New York (AFP) – Lesley Gore, who became a breakthrough teen star with her 1963 hit “It’s My Party” and emerged as an early feminist in pop music, has died at 68.
Her death was announced by her longtime partner, jewelry designer Lois Sasson, who said that Gore died from lung cancer at a New York City hospital.
Gore, born as Lesley Goldstein, was a middle-class teenager when, as legend has it, one of her recordings from a voice lesson in New York found its way to legendary producer Quincy Jones.
Built up with studio effects including a doubling of Gore’s voice and backing horns, “It’s My Party” turned the 16-year-old into a pop sensation well before the concept of a teenybopper star was mainstream.
The lyrics to the song — “It’s my party / And I’ll cry if I want to / You would cry, too, if it happened to you” — have become quotable for generations of Americans charmed by the song’s tale of a girl stood up by a boyfriend who leaves with “Judy.”
Even as the song evoked the dating scene in the conservative post-World War II era, Gore herself was lesbian, although she says that she did not realize her sexual orientation until she was in her 20s.
Gore soon afterward scored another hit with “You Don’t Own Me,” in which the teenager demanded of her partner: “Don’t tell me what to do / And don’t tell me what to say / And please, when I go out with you, don’t put me on display.”
The song, later covered by Dusty Springfield and by a trio including Bette Midler in the movie “The First Wives Club,” was unusually forthright in an era long before Beyonce and other successful women in music have embraced feminism.

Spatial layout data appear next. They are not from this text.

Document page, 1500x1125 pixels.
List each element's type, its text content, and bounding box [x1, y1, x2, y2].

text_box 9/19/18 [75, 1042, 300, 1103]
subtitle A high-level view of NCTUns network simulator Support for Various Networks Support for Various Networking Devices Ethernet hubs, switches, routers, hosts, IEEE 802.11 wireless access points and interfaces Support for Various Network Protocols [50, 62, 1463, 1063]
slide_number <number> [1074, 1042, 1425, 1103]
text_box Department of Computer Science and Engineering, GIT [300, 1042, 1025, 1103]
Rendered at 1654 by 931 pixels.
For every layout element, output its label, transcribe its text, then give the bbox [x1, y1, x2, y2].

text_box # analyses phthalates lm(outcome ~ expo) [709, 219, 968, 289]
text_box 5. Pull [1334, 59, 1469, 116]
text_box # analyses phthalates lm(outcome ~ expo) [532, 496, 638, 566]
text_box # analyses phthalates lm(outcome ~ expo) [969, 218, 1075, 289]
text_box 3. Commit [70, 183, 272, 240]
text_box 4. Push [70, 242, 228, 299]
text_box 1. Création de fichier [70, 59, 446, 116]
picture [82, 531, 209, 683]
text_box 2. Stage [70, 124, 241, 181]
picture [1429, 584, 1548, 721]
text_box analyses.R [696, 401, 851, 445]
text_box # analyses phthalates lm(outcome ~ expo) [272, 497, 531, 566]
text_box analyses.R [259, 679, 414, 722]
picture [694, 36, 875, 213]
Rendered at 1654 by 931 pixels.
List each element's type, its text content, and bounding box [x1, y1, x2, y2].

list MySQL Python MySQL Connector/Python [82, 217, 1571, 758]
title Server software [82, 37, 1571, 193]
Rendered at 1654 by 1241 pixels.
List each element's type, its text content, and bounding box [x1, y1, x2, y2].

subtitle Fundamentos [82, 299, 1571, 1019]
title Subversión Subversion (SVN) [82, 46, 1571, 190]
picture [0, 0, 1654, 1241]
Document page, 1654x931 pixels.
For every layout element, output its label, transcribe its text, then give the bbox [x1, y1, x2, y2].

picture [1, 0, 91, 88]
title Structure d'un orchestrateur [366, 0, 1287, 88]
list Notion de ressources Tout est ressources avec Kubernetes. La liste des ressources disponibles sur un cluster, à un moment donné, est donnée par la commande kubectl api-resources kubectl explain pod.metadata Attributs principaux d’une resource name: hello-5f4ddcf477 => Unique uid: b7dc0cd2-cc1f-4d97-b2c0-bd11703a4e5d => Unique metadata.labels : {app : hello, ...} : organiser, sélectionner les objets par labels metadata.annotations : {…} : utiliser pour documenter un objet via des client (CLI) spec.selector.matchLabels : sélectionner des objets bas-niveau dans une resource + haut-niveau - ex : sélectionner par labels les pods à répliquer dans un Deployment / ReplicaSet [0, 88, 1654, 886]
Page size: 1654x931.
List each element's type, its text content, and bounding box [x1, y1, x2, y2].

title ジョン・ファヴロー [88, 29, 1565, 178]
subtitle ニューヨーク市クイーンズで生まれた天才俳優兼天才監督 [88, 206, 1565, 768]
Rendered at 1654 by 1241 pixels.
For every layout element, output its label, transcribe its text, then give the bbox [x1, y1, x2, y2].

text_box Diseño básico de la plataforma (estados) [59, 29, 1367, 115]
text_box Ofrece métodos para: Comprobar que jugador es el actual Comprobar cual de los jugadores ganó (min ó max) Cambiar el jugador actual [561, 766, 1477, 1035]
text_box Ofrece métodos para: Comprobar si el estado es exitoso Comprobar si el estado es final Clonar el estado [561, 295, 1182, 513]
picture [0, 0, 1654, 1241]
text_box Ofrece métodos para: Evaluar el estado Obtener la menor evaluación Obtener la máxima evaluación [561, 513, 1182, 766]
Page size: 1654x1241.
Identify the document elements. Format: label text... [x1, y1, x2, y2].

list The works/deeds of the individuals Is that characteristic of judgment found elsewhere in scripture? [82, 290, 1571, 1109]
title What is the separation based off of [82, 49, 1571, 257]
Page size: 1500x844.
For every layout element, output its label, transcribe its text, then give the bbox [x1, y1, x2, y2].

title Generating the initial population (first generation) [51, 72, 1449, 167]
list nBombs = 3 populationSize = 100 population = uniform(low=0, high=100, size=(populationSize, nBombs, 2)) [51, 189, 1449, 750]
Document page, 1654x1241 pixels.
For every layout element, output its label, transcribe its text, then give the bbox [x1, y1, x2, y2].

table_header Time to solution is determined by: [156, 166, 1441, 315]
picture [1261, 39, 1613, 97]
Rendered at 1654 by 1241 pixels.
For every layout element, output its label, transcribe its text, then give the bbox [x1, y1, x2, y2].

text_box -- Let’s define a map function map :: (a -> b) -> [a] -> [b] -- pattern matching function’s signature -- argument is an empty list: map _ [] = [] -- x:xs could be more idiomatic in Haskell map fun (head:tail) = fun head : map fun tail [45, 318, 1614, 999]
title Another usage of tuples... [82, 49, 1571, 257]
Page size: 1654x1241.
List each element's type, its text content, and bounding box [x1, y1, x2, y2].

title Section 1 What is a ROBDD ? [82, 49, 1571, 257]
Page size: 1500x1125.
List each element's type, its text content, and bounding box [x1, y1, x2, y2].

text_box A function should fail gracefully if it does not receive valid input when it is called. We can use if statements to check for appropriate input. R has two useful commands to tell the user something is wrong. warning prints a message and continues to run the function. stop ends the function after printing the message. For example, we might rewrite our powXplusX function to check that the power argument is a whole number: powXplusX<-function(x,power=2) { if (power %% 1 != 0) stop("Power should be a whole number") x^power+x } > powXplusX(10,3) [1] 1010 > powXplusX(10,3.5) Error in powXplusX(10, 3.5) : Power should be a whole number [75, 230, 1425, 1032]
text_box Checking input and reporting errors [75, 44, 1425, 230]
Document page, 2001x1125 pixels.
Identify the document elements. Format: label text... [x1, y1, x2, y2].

In a 2005 interview, Gore said that unlike Hollywood, the music industry has “always been a man’s world.”
“It’s always been a patriarchal situation, and it always puts women, not necessarily down, but certainly on a lower rung,” she told AfterEllen, an online publication about lesbian and bisexual women in entertainment.
However, she credited Jones as a “great mentor,” saying that he was “a very sensitive man and a beautiful human being.”
“He was able to get a great performance out of me because he made me feel comfortable in the studio,” Gore said.